New Zealanders have sadly chosen to continue cannabis supply from the black market rather than government regulated shops after the referendum results today, writes Dr Graham Gulbransen.
The public discussion of cannabis use and sales has been very welcome, but somewhat uninformed of best public health evidence. The government with Health Select Committee input would have made a better evidence-informed decision.
It is unfortunate the decision went to referendum. Of course the government may still decide that the merits of legalisation far outweigh the harms of prohibition and go ahead with the proposed law change. This would benefit those using cannabis for medicinal purposes and those using it for pleasure.
To quote Professor Michael Baker and others in the NZ Medical Journal (9 October 2020), ‘The Cannabis Referendum is a once in a generation opportunity to place evidence-informed controls around a substance that is widely used and unregulated. A yes vote is not a vote in support of cannabis – it is a vote in support of placing public health controls around a substance that is currently left to the black market to manage’.
I supported the Cannabis Legalisation and Control Referendum because doctors have a duty to advocate for our patients, and while the preliminary result has gone against reform, I wish to acknowledge a somewhat invisible group of our patients for whom I ticked Yes.
About 5 percent of adults may be using illegal cannabis for medicinal or healing purposes, according to the Cannabis Use Survey 2012-13 commissioned by the Ministry of Health (MoH) and published in the NZ Medical Journal in 2015.
The Legalisation and Control Bill would have regulated use or consumption. It did not specify the word recreational and personal use included medicinal use.
The Cannabis Use survey used data extracted from the regular New Zealand Health Survey, a representative sampling of 13,000 kiwis. It found that 11 percent aged 15 and over had used cannabis in the past year. This equates to about 400,000 kiwis using illegal cannabis annually.
Forty-two percent – almost half of cannabis users – reported medicinal use to treat pain or another medical condition. Those over 55 reported higher rates of medicinal use.
So more than 150,000 people reported using cannabis for medicinal purposes in the past year.
For 40 years as a doctor I have been asking patients if they use alcohol, tobacco and other drugs. Patients tell me that cannabis is the only thing that relieves pain, anxiety and insomnia.
This is confirmed in the cannabis medical literature and in my experience as a cannabis prescriber for more than three years.
In my prescription cannabis practice 57 of my last 200 patients were using illegal cannabis as medicine – almost a third.
Why do they see me for prescription cannabis? Many live in constant fear of arrest, confiscation of their cannabis medicine, risk to education, jobs, travel.
Most are concerned that they don’t know what is in their illicit medicinal cannabis. They ask how prescription cannabis compares with the oils or herbal cannabis they use. We just don’t know because it is almost impossible to analyse illegal cannabis for its THC and CBD content.
The strength of cannabis varies and it is not tested for contaminants like pesticides, heavy metals, solvents, & fungi.

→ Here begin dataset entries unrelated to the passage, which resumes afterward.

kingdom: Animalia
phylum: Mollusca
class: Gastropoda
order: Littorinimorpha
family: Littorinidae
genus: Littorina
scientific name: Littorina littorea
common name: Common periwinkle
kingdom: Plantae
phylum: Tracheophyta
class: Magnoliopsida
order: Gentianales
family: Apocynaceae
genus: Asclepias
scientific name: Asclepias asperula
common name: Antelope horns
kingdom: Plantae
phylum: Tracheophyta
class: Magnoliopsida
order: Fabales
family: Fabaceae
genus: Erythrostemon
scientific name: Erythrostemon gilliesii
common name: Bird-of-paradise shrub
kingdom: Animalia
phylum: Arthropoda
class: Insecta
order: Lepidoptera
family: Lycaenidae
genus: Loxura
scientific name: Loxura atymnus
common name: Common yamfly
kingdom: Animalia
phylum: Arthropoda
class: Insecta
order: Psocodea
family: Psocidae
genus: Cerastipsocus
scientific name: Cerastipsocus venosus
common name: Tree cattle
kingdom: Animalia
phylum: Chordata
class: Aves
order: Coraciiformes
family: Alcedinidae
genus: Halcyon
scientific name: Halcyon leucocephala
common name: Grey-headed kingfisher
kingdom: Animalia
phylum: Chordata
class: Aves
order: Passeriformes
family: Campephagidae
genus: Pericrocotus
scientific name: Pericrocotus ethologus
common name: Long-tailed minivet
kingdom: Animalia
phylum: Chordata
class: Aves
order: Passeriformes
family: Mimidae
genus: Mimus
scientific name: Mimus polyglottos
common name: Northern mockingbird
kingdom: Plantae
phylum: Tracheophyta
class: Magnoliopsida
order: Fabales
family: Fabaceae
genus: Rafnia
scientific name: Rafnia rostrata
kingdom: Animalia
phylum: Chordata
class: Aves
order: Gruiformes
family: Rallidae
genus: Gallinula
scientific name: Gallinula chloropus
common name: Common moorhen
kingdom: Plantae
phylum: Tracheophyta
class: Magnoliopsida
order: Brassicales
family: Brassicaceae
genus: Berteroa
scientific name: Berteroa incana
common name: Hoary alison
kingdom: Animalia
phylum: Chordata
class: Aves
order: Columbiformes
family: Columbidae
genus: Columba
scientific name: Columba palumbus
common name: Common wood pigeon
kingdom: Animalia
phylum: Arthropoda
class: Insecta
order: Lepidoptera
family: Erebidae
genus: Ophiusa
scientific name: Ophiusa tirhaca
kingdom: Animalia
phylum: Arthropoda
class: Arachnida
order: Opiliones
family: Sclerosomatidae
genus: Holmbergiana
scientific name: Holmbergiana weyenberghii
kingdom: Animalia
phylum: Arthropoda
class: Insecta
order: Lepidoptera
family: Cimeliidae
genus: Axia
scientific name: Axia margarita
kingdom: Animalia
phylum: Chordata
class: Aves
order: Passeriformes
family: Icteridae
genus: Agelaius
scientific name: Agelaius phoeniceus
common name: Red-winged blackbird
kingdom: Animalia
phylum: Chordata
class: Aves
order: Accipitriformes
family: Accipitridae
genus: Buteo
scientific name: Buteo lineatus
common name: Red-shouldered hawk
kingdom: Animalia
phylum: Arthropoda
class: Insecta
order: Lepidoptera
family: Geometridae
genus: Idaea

Illegal cannabis supplies may be erratic and can run out leaving sick people stranded.
So patients ask their GPs or me for prescription cannabis.
The barriers here relate to unwillingness of doctors to prescribe and MoH restrictions that block GP-specialists applying for the less expensive but more effective blends containing THC.
THC is medicinal, it is a partial agonist in the endocannabinoid systems of all animals, including us. This is a fundamental cellular signalling system of retrograde inhibition for immediate feedback, supporting homeostasis. Think pain, anxiety, seizures etc where signals are amplified and medicinal cannabis may bring them back to the normal zone.
Cost is the other barrier to prescription cannabis, about $10 per day.
So many start prescription cannabis but cannot afford it and revert to illegal cannabis.
As I have said, up to half of personal use is for pain, anxiety, sleep etc, often for conditions not responding to standard medical treatment.
There will always be patients with intractable conditions and many will find symptom relief with cannabis. They will keep using cannabis as medicinal regardless of its legal status.
What I want for my patients is safe access to cannabis when standard treatments fail.
Government controlled cannabis sales would have required products to be tested for contaminants and constituents and labelled just as with any consumable item sold.
I have no doubt that people will continue to use cannabis illegal or controlled. Cannabis has been with us for 10,000 years and is not going away. Prohibition has not stopped its use. Legalisation and control make it safer for both medicinal and recreational use.
In Canada at the time of legalisation, just 35 percent were in favour. After 18 months of legalised cannabis 70 percent support legalisation. It is a better option.
I ticked Yes at this referendum because I know that it would have been safer for more than 150,000 people who use cannabis as medicine.